Теперь Ефимов был назначен командующим, а Левашов, из-за которого тогда загорелся сыр-бор, этот чертов партизан и любимчик Ефимова, сидел рядом с Бастрюковым в хате и разговаривал с шефами.

«Очередное звание ему ускорит и начнет в комиссары дивизии тащить», – с раздражением подумал Бастрюков, одним ухом слушая, как Левашов рассказывает шефам то о том, то о другом бойце, попавшем в полк из Январских мастерских и уже успевшем выбыть из строя за последние две недели боев. Об одном он рассказывал, как тот погиб: «Пошел в атаку, и убили вот так, рядом со мной, как вы сидите», о другом – при каких обстоятельствах был ранен, про третьего, смеясь, вспоминал, как его пришлось силком отправлять с позиций в госпиталь...

Шефы слушали, и Бастрюков тоже сидел рядом, слушал и молчал – ему нечего было добавить к тому, что говорил Левашов. Когда же он попытался добавить несколько слов от себя, чтобы перевести разговор с частностей в общеполитическое русло, шефы внимательно выслушали его и сразу же, перебивая друг друга, снова стали расспрашивать Левашова так, словно тут и не было комиссара дивизии.

Один из пришедших с передовой бойцов, молодой слесарек из Январских мастерских, ласково сказал в разговоре про Левашова «наш батя». «Не батя, а батько Махно», – подумал Бастрюков, поглядев на Левашова, который разгорелся, растрогался и здоровой рукой ерошил свои вставшие дыбом волосы.

Бастрюков болезненно завидовал сейчас Левашову, хотя сам никогда не признал бы это чувство завистью. Он с осуждением думал о том, что Левашов зарабатывает себе в полку дешевую популярность, шутит шутки, ведет себя с бойцами запанибрата и вообще все делает не так, как надо, не так, как сделал бы он, Бастрюков, окажись он на месте Левашова.

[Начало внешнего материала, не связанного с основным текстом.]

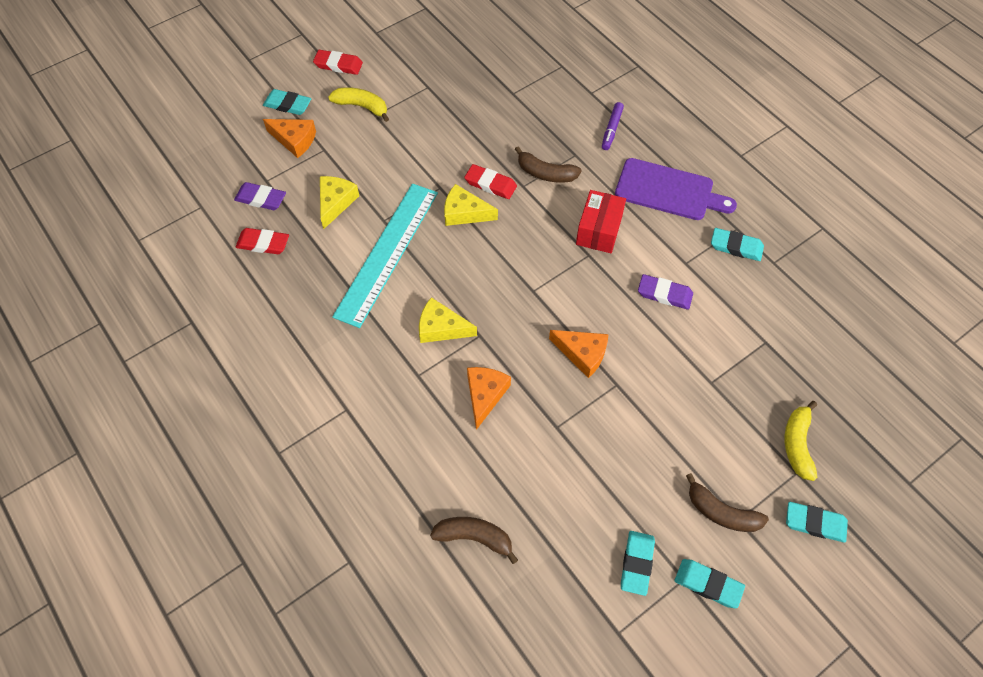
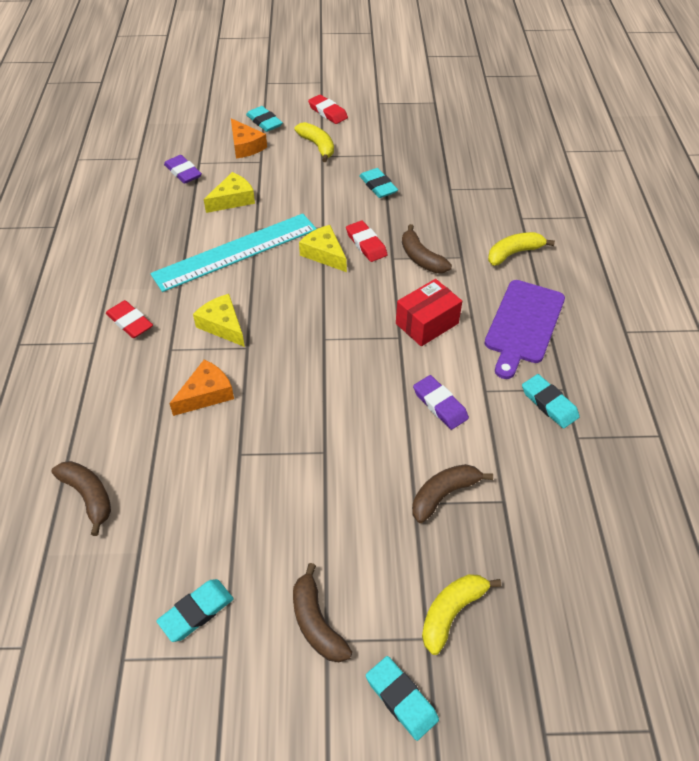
camera: 35 degrees right, 10 degrees down
(263, 243) = (154, 201): red eraser -> red eraser (130, 322)
(582, 354) = (318, 410): orange cheese -> none
(611, 129) = (513, 253): purple marker -> yellow banana
(668, 190) = (523, 325): purple cutting board -> purple cutting board turned 60 degrees clockwise
(708, 584) = (242, 678): turquoise eraser -> turquoise eraser (378, 186)
(724, 363) = (443, 494): none -> brown banana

Но как бы сделал он сам, окажись на месте Левашова, Бастрюков, в сущности, не знал и не мог знать. Потому что он, такой, каким он был, не мог оказаться на месте Левашова, не мог своими глазами видеть, как тот боец погиб в атаке, не мог знать тех людей, которых знал Левашов, не мог помнить их имена и фамилии. Несмотря на свой здоровый, сытый вид, уверенный голос и привычную фразеологию, полковой комиссар Бастрюков внутренне представлял собой груду развалин. Он бесшумно и незаметно для окружающих рухнул и рассыпался на куски еще в первые дни войны, когда вдруг все произошло совершенно не так, как говорили и писали, как учили его и как он учил других. Теперь, не признаваясь в этом себе и, уж конечно, никому другому, он в глубине души не верил, что мы сможем победить немцев. Чувство самосохранения, и раньше, до войны, ему не чуждое, чем дальше, тем больше преобладало в нем теперь над всеми остальными чувствами. Стремясь оправдаться перед самим собой количеством дел и забот, якобы против воли приковывавших его к штабу дивизии, он все более бесстыдно уклонялся от поездок на передовую и выезжал туда, только когда избегнуть этого было абсолютно невозможно.

Сидевшие в хате шефы, конечно, не могли знать, что представляет собой Бастрюков, но, как видно, их сердца что-то подсказывали им, да и сам вид усталого, заморенного, почерневшего от бессонницы Левашова, с его перевязанной рукой, с его охрипшим, простуженным голосом, был уж больно разительно противоположен виду отоспавшегося полкового комиссара. У шефов из Январских мастерских было молчаливое рабочее чутье на людей, и это чувствовали и Левашов и Бастрюков; один – испытывая благодарность, другой – раздражение.